Release v0.0.3 · awslabs/slapo

This release mainly improves

Fix some fidelity issues.
Refactor schedule primitives, and add .fork_rng(), .annotate(), and .replace_all() primitives.
Other bug fixing.

If any of the following cases match your existing schedule based on v0.0.2, you have to change them to support v0.0.3.

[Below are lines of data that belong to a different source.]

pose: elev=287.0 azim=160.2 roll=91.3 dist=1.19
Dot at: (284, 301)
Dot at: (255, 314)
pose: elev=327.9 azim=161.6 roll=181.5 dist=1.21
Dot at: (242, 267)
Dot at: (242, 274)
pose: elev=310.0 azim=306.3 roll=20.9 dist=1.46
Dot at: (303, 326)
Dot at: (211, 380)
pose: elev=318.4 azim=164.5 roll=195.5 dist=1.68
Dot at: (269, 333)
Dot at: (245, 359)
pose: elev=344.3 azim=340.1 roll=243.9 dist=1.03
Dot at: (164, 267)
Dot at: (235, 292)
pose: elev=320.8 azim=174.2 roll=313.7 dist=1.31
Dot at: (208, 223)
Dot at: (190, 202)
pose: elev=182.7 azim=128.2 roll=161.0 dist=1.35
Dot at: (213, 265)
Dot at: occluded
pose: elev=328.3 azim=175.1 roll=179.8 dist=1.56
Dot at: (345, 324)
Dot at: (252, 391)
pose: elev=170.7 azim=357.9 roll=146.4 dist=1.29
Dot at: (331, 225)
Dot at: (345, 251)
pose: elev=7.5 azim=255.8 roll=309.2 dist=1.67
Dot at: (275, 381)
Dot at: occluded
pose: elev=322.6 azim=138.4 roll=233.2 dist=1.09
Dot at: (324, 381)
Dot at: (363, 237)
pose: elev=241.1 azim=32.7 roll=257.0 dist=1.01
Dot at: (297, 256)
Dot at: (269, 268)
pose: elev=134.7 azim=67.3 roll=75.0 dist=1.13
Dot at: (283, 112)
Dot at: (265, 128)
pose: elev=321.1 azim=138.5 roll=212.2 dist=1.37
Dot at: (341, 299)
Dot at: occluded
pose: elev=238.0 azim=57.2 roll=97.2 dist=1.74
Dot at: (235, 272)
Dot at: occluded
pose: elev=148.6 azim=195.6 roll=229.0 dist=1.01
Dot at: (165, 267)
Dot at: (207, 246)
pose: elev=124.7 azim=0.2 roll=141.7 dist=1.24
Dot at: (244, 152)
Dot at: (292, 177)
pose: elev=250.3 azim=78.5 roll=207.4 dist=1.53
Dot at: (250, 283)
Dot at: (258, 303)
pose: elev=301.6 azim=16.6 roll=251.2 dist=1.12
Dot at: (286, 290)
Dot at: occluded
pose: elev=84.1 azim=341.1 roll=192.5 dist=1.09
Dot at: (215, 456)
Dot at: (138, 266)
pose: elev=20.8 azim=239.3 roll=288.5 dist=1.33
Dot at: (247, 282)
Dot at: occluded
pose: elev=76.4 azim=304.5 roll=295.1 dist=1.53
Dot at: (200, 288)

Tagging parameters for DeepSpeed pipeline runtime to perform an additional all-reduce on TP group. For example, you may have the following code snippet that tags LayerNorm parameters:

def tag_layernorm(sch):
    for m in sch.mod.modules():
        if isinstance(m, nn.LayerNorm):
            for p in m.parameters(recurse=False):
                p.replicated_param = True

This can be changed to the following in v0.0.3:

def annotate_layernorm_and_bias(sch):
    for sub_sch in sch.child.values():
        if isinstance(sub_sch.mod, nn.LayerNorm):
            for name, _ in sub_sch.mod.named_parameters(recurse=False):
                sub_sch.annotate(name, "replicated_param", True)
        if issubclass(sub_sch.mod.__class__, LinearWithSyncFunc):
            sub_sch.annotate("bias", "replicated_param", True)
        annotate_layernorm_and_bias(sub_sch)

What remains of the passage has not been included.